Kamitatu led the PSA's delegation to the Congolese Round Table Conference in early 1960 to discuss the Congo's political future. He was the first delegate to suggest that the colony be granted independence on 30 June, a stance which was quickly assumed by others and eventually carried out. In June he was elected to the Chamber of Deputies, and also became the President of Léopoldville Province, in part due to his support from ABAKO. Kamitatu hoped to overhaul the local economy by altering traditional agricultural practices and tightening tax collection, though these proposals were not well received in the Kwilu region.

In September Colonel Joseph-Désiré Mobutu deposed Prime Minister Patrice Lumumba and created his own government. In spite of pressure from Mobutu and President Joseph Kasa-Vubu, Kamitatu remained loyal to Lumumba. Meanwhile the colonel's soldiers patrolled the streets in the capital with force. Kamitatu protested their activities and accused them of committing rape and violence against local citizens, threatening to lead his province into secession. On the night of 7 November 30 soldiers attempted to seize various government buildings in Léopoldville, but were arrested. Their officers escaped and the following morning Mobutu accused Kamitatu, responsible for the provincial police, of plotting against him. Two days later Kamitatu was arrested. Following negotiations on the handling of the police and a promise to improve relations with the army, he was released.
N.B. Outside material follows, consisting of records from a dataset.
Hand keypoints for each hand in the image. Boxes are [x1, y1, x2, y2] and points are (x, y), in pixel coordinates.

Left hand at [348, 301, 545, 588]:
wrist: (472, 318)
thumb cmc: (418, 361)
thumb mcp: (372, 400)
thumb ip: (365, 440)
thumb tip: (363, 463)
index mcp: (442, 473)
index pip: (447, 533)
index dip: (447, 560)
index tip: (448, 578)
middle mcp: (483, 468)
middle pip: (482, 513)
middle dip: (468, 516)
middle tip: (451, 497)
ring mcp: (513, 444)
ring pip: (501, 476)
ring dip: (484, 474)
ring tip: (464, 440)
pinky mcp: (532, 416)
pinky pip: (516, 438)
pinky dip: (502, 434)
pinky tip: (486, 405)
In March 1961 Kamitatu was sent to Stanleyville to negotiate on behalf of the central government with Gizenga's rival state, the Free Republic of the Congo.

After Gizenga was arrested in January 1962 for his rebellious activities Kamitatu emerged as the sole leader of the PSA. In July 1962 he was appointed Minister of the Interior, replacing Christophe Gbenye, and in April 1963 he became Minister of Planning and Development, a position he held until 1964. He briefly served as Foreign Minister under Évariste Kimba's short-lived government until Mobutu seized power definitively in November 1965. On 18 June 1966 a special tribunal sentenced Kamitatu to five years in prison for complicity in a supposed plot to kill Mobutu. He soon fled the country and formed the Front Socialiste Africain (FSA) as an opposition group to the government. He later wrote a highly critical biography of Mobutu entitled, La grande mystification au Congo-Kinshasa.

In 1983, Mobutu offered general amnesty to exiled opponents and Kamitatu returned to the Congo. He made an unsuccessful bid for a seat in the legislature in 1988, but was soon thereafter appointed minister of agriculture and made a member of the central committee of Mobutu's party, the Mouvement Populaire de la Révolution (MPR). As the country underwent democratization in the early 1990s, Kamitatu became a top member of Joseph Ileo's Parti démocrate et social chrétien (PDSC). Ileo died in 1994 and Kamitatu had a falling out with the party's leadership, leading him to create a splinter wing of the party the following year. He retired from politics in the late 1990s. He died of a disease in South Africa on 12 October 2008.

Kamitatu is remembered in the Congo as one of the "fathers of independence".

== Family ==
Kamitatu was married to politician Marie-José Mafuta Mingi. They had a son named Olivier Kamitatu Etsu, another politician.